Seçilen Metin:
Kültür-Sanat

'Rol kaybetme korkusundan ve iş yoğunluğundan kuliste uyuyorlar!'

Kültür ve Turizm Bakanı Ertuğrul Günay’ın, ‘verimli model’ arayışına...

08 Kasım 2011 02:00


Hülya Karabağlı

T24/ ANKARA 

Kültür ve Turizm Bakanı Ertuğrul Günay’ın, ‘verimli model’ arayışına vurgu yaptığı, Başbakan Tayyip Erdoğan’ın kızı Sümeyye Erdoğan’ın  ‘Genç Osman’ oyununu terk etmesiyle ‘iktidar baskısı’ olup olmadığı tartışmalarının yaşandığı Devlet Tiyatroları (DT), sahne arkasıyla yeniden gündemde. 

Her karesinde Muhsin Ertuğrul’un izlerini taşıyan, bugün bile yerleri kolayca doldurulamayacak oyuncuları, tozlu sahnenin görünmez kahramanlarını yetiştiren kurumda,  bir türlü çıkarılamayan tüzükten dolayı sancılı bir dönem yaşanıyor.

Görevler:
(1) Devlet Tiyatroları haberine dayanarak şu soruları yanıtlayın:
(a) Haber hangi tarih ve saatte yayımlanmış?
(b) Haberi kim yazmış?
(c) Sümeyye Erdoğan hangi oyunu terk etmiş?
(2) Şu ifadelerin Devlet Tiyatroları haberiyle uyuşup uyuşmadığını belirtin. Her biri için evet ya da hayır deyin ve karara dayanak olan sözleri haberden değiştirmeden alıntılayın:
(a) Haber İstanbul'dan bildirilmiştir.
(b) Kurumdaki sancılı dönemin sebebi, çıkarılamayan tüzüktür.
(c) 'Verimli model' arayışına vurgu yapan kişi Başbakan'dır.

Ham Veriler:
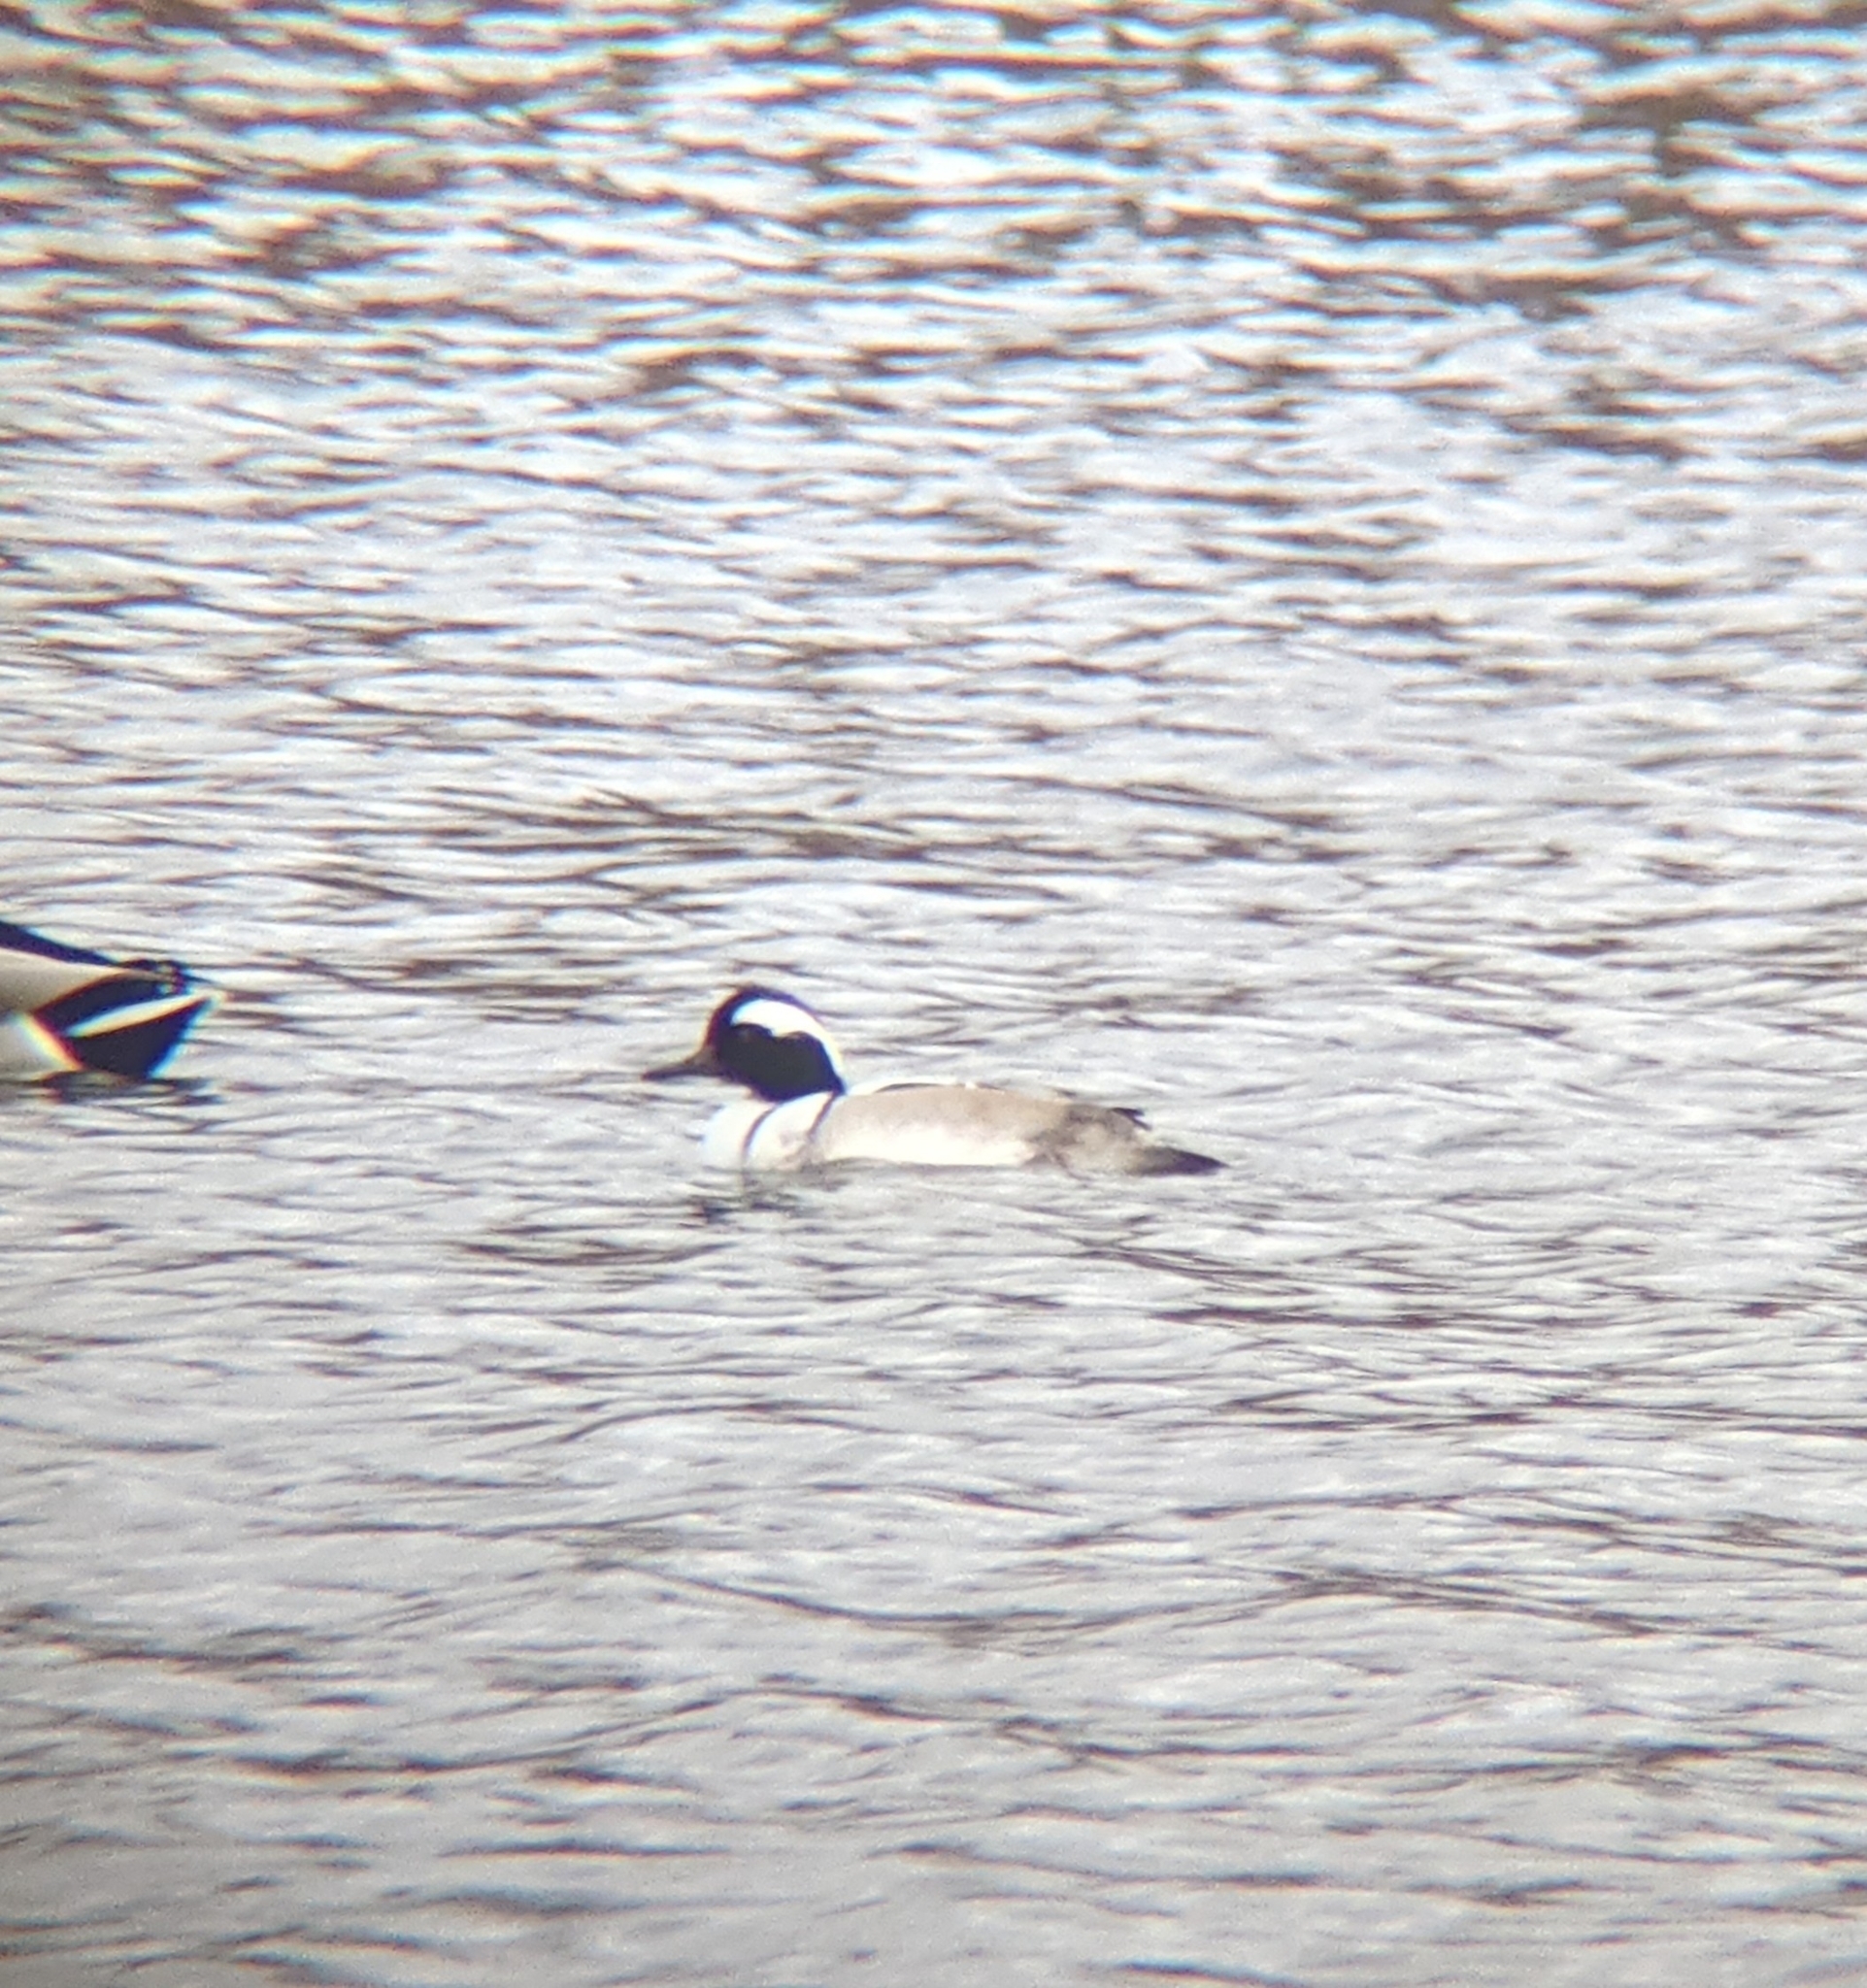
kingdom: Animalia
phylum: Chordata
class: Aves
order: Anseriformes
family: Anatidae
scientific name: Anatidae
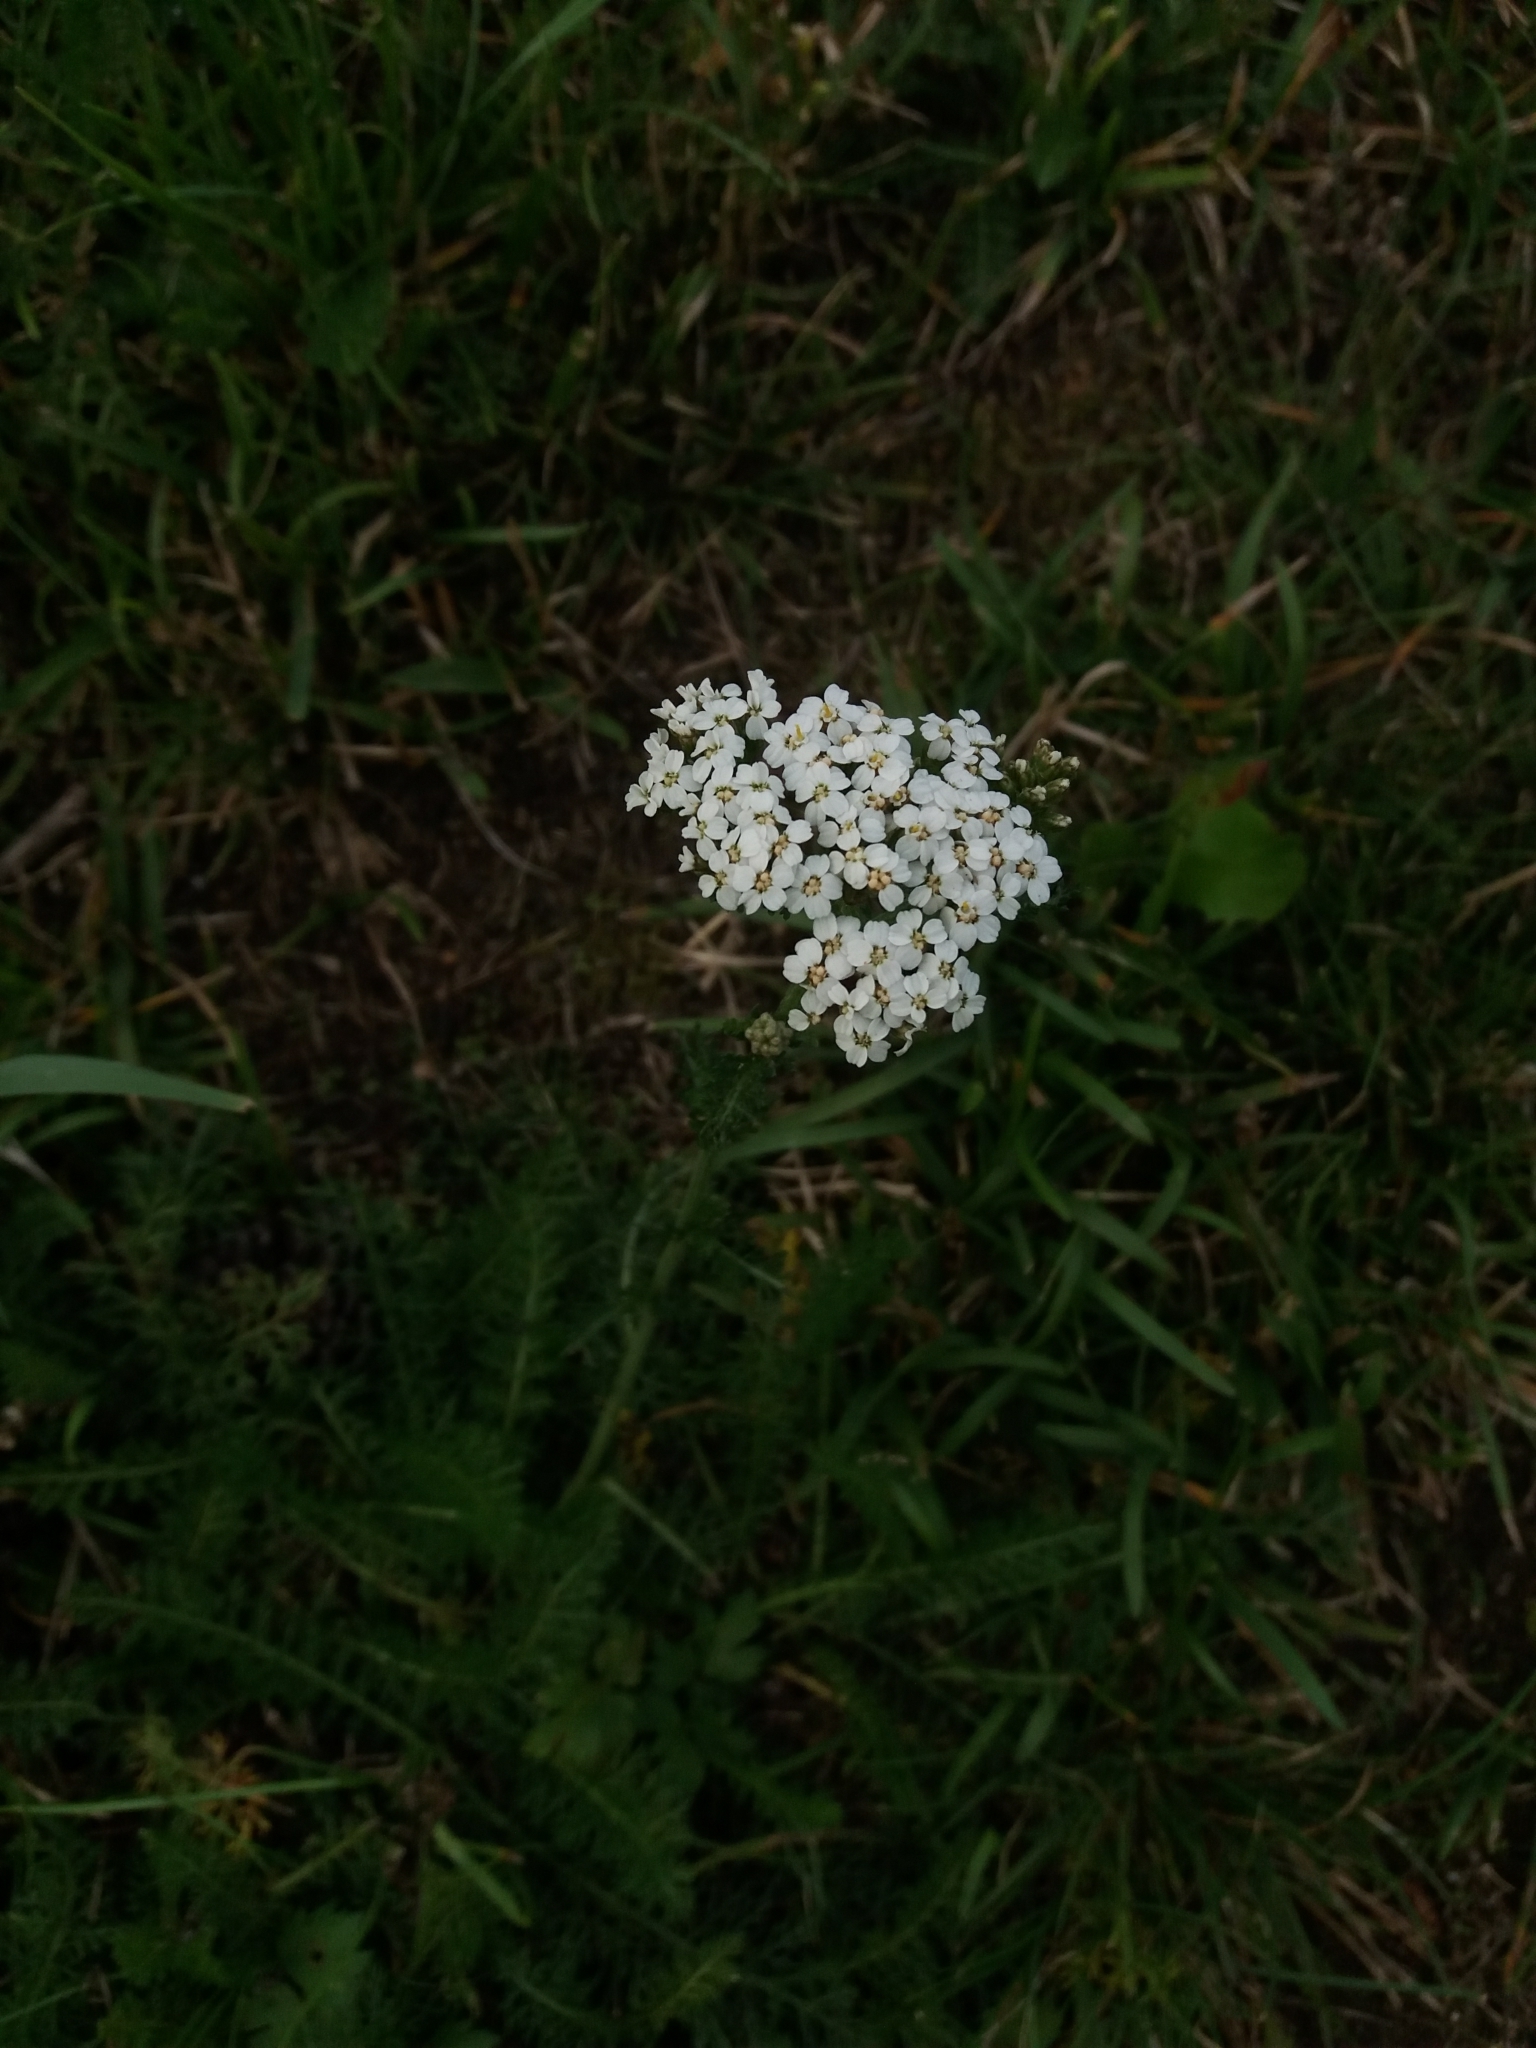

Sırayla Yanıtlar:
(1)
(a) 08 Kasım 2011, saat 02:00
(b) Hülya Karabağlı
(c) 'Genç Osman'

(2)
(a) Hayır: "T24/ ANKARA"
(b) Evet: "bir türlü çıkarılamayan tüzükten dolayı sancılı bir dönem yaşanıyor"
(c) Hayır: "Kültür ve Turizm Bakanı Ertuğrul Günay’ın, ‘verimli model’ arayışına vurgu yaptığı"